I was just curious, have people found this module anywhere? I can’t find it in the downloadable materials. If people have an idea I’d be very curious, thanks!

Ben

Matthew · March 19, 2017, 11:22pm

github.com

jph00/part2/blob/master/bcolz_array_iterator.py

import numpy as np
import bcolz
import threading

class BcolzArrayIterator(object):
    """
    Returns an iterator object into Bcolz carray files
    Original version by Thiago Ramon Gonçalves Montoya
    Docs (and discovery) by @MPJansen
    Refactoring, performance improvements, fixes by Jeremy Howard j@fast.ai
        :Example:
        X = bcolz.open('file_path/feature_file.bc', mode='r')
        y = bcolz.open('file_path/label_file.bc', mode='r')
        trn_batches = BcolzArrayIterator(X, y, batch_size=64, shuffle=True)
        model.fit_generator(generator=trn_batches, samples_per_epoch=trn_batches.N, nb_epoch=1)
        :param X: Input features
        :param y: (optional) Input labels
        :param w: (optional) Input feature weights
        :param batch_size: (optional) Batch size, defaults to 32
        :param shuffle: (optional) Shuffle batches, defaults to false

This file has been truncated. show original

iNLyze · April 16, 2017, 10:24pm

Has anyone had this issue when creating an on-disk carray:

I tried to create a bcolz carray shaped (11000, 500, 500, 3) and get this error. It works with about 8000 samples (i.e. 800050050034bytes ~ 24 GB). I get the impression that even though I activated “rootdir=mydirectory” intermittendly bcolz would like to create an np.array (look at the error output cited above). If that is true, that would be a major issue with using bcolz for larger than RAM data.

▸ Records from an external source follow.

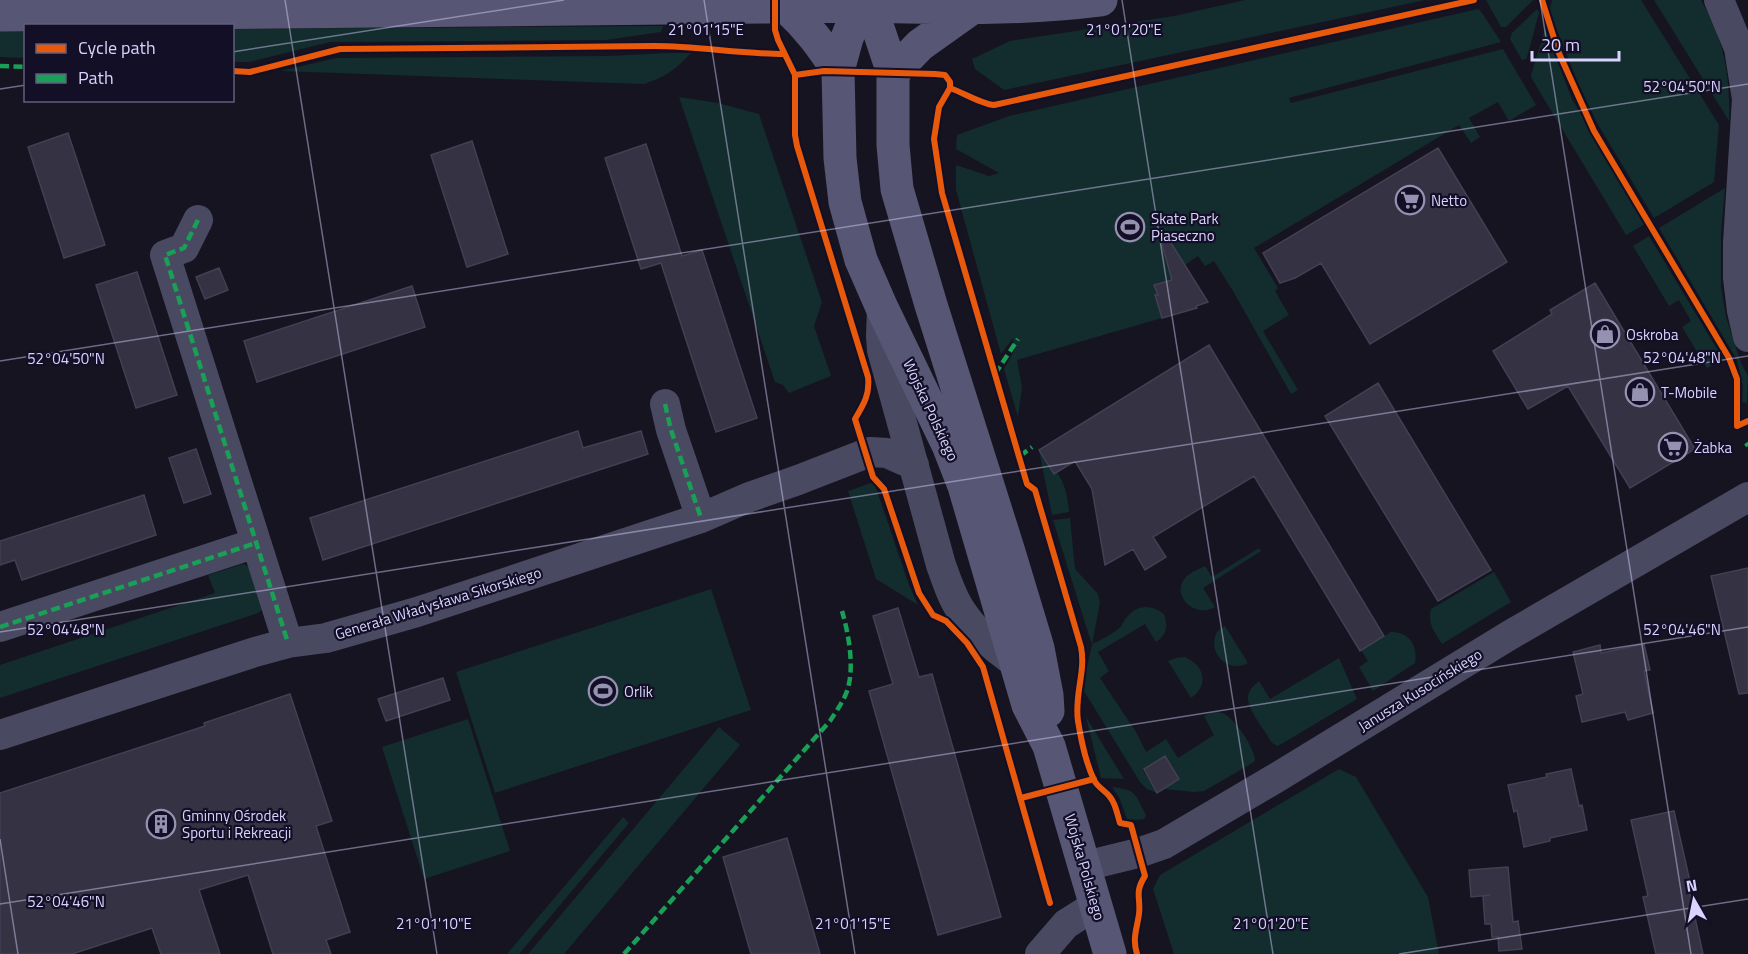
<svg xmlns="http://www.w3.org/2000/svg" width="1748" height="954" font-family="'Titillium Web',sans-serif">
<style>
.green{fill:#132c2d}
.building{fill:#343243;stroke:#433f54;stroke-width:1.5}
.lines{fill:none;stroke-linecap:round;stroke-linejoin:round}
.street{stroke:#4a4962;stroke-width:30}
.secondary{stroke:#575674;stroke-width:33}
.quiet{stroke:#1a9f57;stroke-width:4.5;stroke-dasharray:9 4.5;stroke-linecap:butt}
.cycleway-casing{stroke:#130f26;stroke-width:10}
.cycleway{stroke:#e8590c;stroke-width:6}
.ticks{fill:none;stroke:#d9d4ff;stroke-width:1.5;stroke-opacity:0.45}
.labels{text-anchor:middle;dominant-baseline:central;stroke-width:4.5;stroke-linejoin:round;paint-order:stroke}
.poi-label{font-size:15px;fill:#d9d4ff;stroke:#130f26;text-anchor:start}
.street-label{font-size:15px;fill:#d9d4ff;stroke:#130f26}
.ticks-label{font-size:15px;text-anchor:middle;fill:#d9d4ff;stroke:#130f26;stroke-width:4.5;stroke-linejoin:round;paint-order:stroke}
</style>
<rect width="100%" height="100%" fill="#161421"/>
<path class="green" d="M1245,0H1425L1004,90L975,69L972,59L1010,41L1174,16Z
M1486,0H1533L1506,27H1501Z
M1552,0H1641L1719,125L1714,182L1654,218L1596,121L1576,78L1553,20L1550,9Z
M1654,0H1701C1706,10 1712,20 1716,30C1727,59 1730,90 1729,121Z
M1478,9L1482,13L1501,42L1289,98L1291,103L1503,49L1536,105L1509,121L1498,102L1469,118L1480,137L1471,143L1459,125L1254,248L1278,288L1275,291L1289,315L1263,331L1298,390L1291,394L1233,291L1214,261L1205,266L1198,256L1185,265L1171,277L1172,280L1155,285L1158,295L1155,296L1162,318L1017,360L1022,387L1018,417L1004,369L1015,349L1013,338L1001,354L956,190V165L989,176L999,173L956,149L957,135L1009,116Z
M1536,10H1538L1539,13L1527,57L1526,59L1522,60L1510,39L1512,33Z
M663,26L661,32L606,40L330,42L249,62H233V29Z
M1545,29L1572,99L1645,224L1626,235L1532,79L1531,75Z
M0,30H25V58L0,57Z
M669,53H691C675,70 667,76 644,84L281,71L336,58L607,56Z
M679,97L718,103L759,114L822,302L814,326L831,376L789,393L783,385L775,382Z
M1725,188L1721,234V287L1726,317L1741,363L1748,376L1747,403L1742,402L1743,387L1737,360L1659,228Z
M1649,236L1723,359L1707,368L1682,327L1691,321L1679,300L1669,306L1633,246Z
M1039,450C1059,472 1067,483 1069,512L1052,515Z
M874,482L909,585L918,605L876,579L848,491Z
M1070,518L1075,569L1098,594L1100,603L1092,644C1099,641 1117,632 1121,626C1123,624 1124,620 1126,618C1137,604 1151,604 1164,614C1168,626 1167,635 1156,642L1145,624L1098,652L1109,671L1100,678L1136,732L1146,752L1166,739L1178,758L1214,735L1204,716C1210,713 1215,711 1222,713C1234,717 1255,748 1255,761L1251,764L1204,791L1194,792L1163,789L1179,779L1165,757L1143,770L1157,793L1147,789L1140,782L1084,691L1087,666L1092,645L1053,520Z
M1259,548L1261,551L1203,588L1215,607C1193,619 1171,594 1185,578C1189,573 1199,569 1205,566L1212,577Z
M243,564L252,568L263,609L258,613L0,698V665L215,593L208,575Z
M1494,572L1511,602L1442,644C1435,632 1427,624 1431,609Z
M711,589L751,710L495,793L456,672Z
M1225,626L1248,663C1229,674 1206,653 1217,632C1218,631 1224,626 1225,626Z
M1391,632C1410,632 1418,646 1415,663L1373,691L1359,667L1368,661L1361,650Z
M1185,657C1204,665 1210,685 1191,698L1168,661L1176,658Z
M1339,658L1357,699L1278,746L1272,743C1266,732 1246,708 1248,696C1249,690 1254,685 1259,681L1270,699Z
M1086,717L1124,779L1101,778Z
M468,719L510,851L424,879L382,747Z
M719,727L740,745L564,954H528Z
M1339,769L1356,777L1428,897L1439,954H1174L1153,889L1160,875Z
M1112,787C1136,790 1134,792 1145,813L1146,816L1144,819L1138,820L1127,819L1119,797Z
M623,817L629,823L519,954H507Z"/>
<path class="building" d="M68,133L105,245L64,258L28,147Z
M472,141L508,254L467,267L431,155Z
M646,144L682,256L702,250L757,418L716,432L661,263L641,269L605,158Z
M1438,148L1507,262L1370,344L1321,263L1295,278L1280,283L1263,253Z
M1166,235L1208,302L1196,306L1197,308L1162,318L1155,295H1158L1154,285L1172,280L1160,237Z
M219,268L228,290L205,299L196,277Z
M137,272L177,395L136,408L96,285Z
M1595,283L1695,449L1630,488L1568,386L1528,409L1493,351L1552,314L1550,310Z
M412,286L425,327L257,382L244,341Z
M1209,345L1384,636L1360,651L1254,476L1153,537L1166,557L1145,570L1133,549L1105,565L1092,489L1075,461L1054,474L1039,450Z
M1378,383L1491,570L1438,601L1325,416Z
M578,431L583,448L641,431L648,454L323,560L310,518Z
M196,449L211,494L184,503L169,458Z
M144,495L156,535L22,580L15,560L0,565V541Z
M1748,568V693L1739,694L1711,576Z
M898,608L919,677L932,674L1001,917L938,935L869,691L893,684L873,616Z
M1644,644L1650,670L1644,671L1653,713L1628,720L1625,712L1582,722L1576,696L1583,694L1573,652L1600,645L1601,653Z
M443,678L450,700L386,721L378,699Z
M290,694L332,821L316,826L350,932L326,940L331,954H273L248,875L199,890L220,954H161L152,928L72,954H0V793L205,726L204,723Z
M1165,756L1179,779L1157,793L1144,769Z
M1571,769L1579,806L1582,805L1587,830L1550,838V841L1524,847L1517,810L1514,812L1508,785L1547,777L1546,774Z
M1674,811L1691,886H1688L1703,954H1656L1643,897L1648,896L1631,820Z
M787,838L820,954H751L723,857Z
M1508,867L1513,922L1518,921L1522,949L1499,951L1498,937H1492L1491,924H1485L1483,896L1490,895L1471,897L1469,870Z"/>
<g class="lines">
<path class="street" d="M1719,0L1739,48L1747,99L1738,243V278L1742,311L1748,337
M198,220L184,248L165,255L288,643
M882,308L881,336L882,350L941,565C947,581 952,598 962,612C975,632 997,650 1016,663
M665,404L671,430L701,518
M0,627L256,543
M0,735L255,652L288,643L326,638L417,612L701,518L747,498L798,480L870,452L887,453L914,465
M1085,866L1138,853L1164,844L1276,778L1510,635L1748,497
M1040,954L1066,924L1096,905"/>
<path class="secondary" d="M873,0L864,6L853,23L847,38L838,71L840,158L845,202L861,260L882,308L948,445L964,486L1028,705L1049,746L1110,954
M864,6L879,31L893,73V145L897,189L931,305L1009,552L1038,648L1047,695L1048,711
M786,7C808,27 822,46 838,71
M0,15L864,6C943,8 1022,10 1101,0
M893,73L920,45L972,8"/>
<path class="quiet" d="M0,66L26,67
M198,220L184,248L165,255L288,643
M995,374L1018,339
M665,404L671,430L701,518
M1746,443L1748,446
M1020,456L1032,447
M0,627L256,543
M624,954L830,721C835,713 841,705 845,696C856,673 849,635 842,611"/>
<g class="cycleway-casing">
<path id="cycleway" d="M775,0V30L778,40L795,75V135L797,146L868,377C870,394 864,404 855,419L873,477L884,489L919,593L933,615L946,621L967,643L983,667L1050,903
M1542,0L1558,51L1594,131L1729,358L1737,379V426L1748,421
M232,71L250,72L340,49L654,46C698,46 740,54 784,54
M795,75L824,71L935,74L945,75L950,82V88L939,107L934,139L942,193L1027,484L1035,490L1081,647C1086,672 1074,695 1078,721C1081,740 1086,763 1094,780C1098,788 1105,790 1110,797C1116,804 1117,814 1120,823L1131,825L1145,876C1134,893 1141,897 1139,914C1137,929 1132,938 1137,954
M950,88C964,93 981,104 994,105L1474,0
M1021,798L1094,779"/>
</g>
<use href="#cycleway" class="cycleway"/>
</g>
<path class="ticks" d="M285,0L437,954M704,0L855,954M1122,0L1273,954M1540,0L1691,954M232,52L564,0M0,89L26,85M0,361L1748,84M0,632L1748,356M0,839L18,954M0,904L1748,627M1399,954L1748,899"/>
<defs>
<g id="supermarket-ring" transform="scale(1.5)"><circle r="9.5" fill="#130f26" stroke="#9591b1" stroke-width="1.5"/><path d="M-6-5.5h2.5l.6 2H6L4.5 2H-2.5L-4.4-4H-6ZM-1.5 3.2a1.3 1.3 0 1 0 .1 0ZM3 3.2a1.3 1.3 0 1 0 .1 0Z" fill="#9591b1"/></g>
<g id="stadium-ring" transform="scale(1.5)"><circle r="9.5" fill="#130f26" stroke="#9591b1" stroke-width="1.5"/><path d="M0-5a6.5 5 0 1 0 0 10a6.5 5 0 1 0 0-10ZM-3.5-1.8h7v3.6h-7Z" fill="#9591b1"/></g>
<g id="shop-ring" transform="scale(1.5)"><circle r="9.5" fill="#130f26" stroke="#9591b1" stroke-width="1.5"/><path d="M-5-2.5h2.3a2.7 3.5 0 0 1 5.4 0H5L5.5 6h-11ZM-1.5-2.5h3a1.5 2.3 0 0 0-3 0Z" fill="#9591b1"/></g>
<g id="building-ring" transform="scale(1.5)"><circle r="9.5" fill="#130f26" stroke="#9591b1" stroke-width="1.5"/><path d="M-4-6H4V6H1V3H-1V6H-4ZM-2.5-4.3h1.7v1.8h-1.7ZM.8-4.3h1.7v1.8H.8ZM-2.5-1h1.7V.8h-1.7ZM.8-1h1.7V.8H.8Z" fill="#9591b1"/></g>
</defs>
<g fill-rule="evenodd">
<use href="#supermarket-ring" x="1410" y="200"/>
<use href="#stadium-ring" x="1130" y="227"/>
<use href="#shop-ring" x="1605" y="334"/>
<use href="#shop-ring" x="1640" y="392"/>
<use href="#supermarket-ring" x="1673" y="447"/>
<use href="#stadium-ring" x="603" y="691"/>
<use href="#building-ring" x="161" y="824"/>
</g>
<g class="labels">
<g class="poi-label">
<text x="1431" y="200">Netto</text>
<text x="1151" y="218">Skate Park<tspan x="1151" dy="17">Piaseczno</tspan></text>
<text x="1626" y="334">Oskroba</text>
<text x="1661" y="392">T-Mobile</text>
<text x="1694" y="447">Żabka</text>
<text x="624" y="691">Orlik</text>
<text x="182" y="815">Gminny Ośrodek<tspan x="182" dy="17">Sportu i Rekreacji</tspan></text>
</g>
<g class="street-label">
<text transform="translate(931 410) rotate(65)">Wojska Polskiego</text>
<text transform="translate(438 603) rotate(-17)">Generała Władysława Sikorskiego</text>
<text transform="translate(1420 690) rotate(-32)">Janusza Kusocińskiego</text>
<text transform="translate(1085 867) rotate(74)">Wojska Polskiego</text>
</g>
</g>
<g class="ticks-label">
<text x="706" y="35">21°01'15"E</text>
<text x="1124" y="35">21°01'20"E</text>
<text x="1682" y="92">52°04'50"N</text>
<text x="1682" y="363">52°04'48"N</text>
<text x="66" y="364">52°04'50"N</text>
<text x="1682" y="635">52°04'46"N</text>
<text x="66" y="635">52°04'48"N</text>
<text x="66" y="907">52°04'46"N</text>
<text x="434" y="929">21°01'10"E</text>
<text x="853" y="929">21°01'15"E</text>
<text x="1271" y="929">21°01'20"E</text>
</g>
<rect x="24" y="24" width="210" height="78" fill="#130f26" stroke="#625e7d" stroke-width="1.5"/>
<rect x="36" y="44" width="30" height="9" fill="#e8590c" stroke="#625e7d" stroke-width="1.5"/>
<text x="78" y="54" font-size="18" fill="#d9d4ff">Cycle path</text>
<rect x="36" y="74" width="30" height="9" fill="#1a9f57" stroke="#625e7d" stroke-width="1.5"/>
<text x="78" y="84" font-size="18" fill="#d9d4ff">Path</text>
<g transform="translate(1694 900) rotate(351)" stroke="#130f26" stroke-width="4.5" paint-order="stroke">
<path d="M0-4.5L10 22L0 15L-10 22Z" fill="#d9d4ff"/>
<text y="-9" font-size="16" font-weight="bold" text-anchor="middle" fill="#d9d4ff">N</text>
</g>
<path d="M1532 51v9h87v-9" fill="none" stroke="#d9d4ff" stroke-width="3"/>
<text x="1541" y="51" font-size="18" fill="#d9d4ff" stroke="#130f26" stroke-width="4.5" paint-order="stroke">20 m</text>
</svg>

iNLyze · April 16, 2017, 11:49pm

Workaround: Do not pre-allocate the entire array, but create using

c = bcolz.carray((0, height, width, channels), rootdir=mydir, mode='w', **kwargs)
# ...
c.append(myarray)

shy · May 17, 2017, 5:19am

it seems that this iterator cannot make the multi-threaded works(through the parameter fit_generator workers due to the lock, is there any way to make it parallel? Thanks.

jeremy · May 19, 2017, 11:45pm

There’s not really any reason to, since it’s not doing any processing.

iNLyze · April 26, 2018, 8:18pm

I recently had another issue down the line of

        RuntimeError('fatal error during Blosc
        decompression: -1',) in
        'bcolz.carray_ext.chunk._getitem' ignored

I figured it must be related to several threads accessing the same carrays on disk. I had been preparing data in one notebook and reading from it in another using a generator. When I stopped one of the notebooks the error disappeared.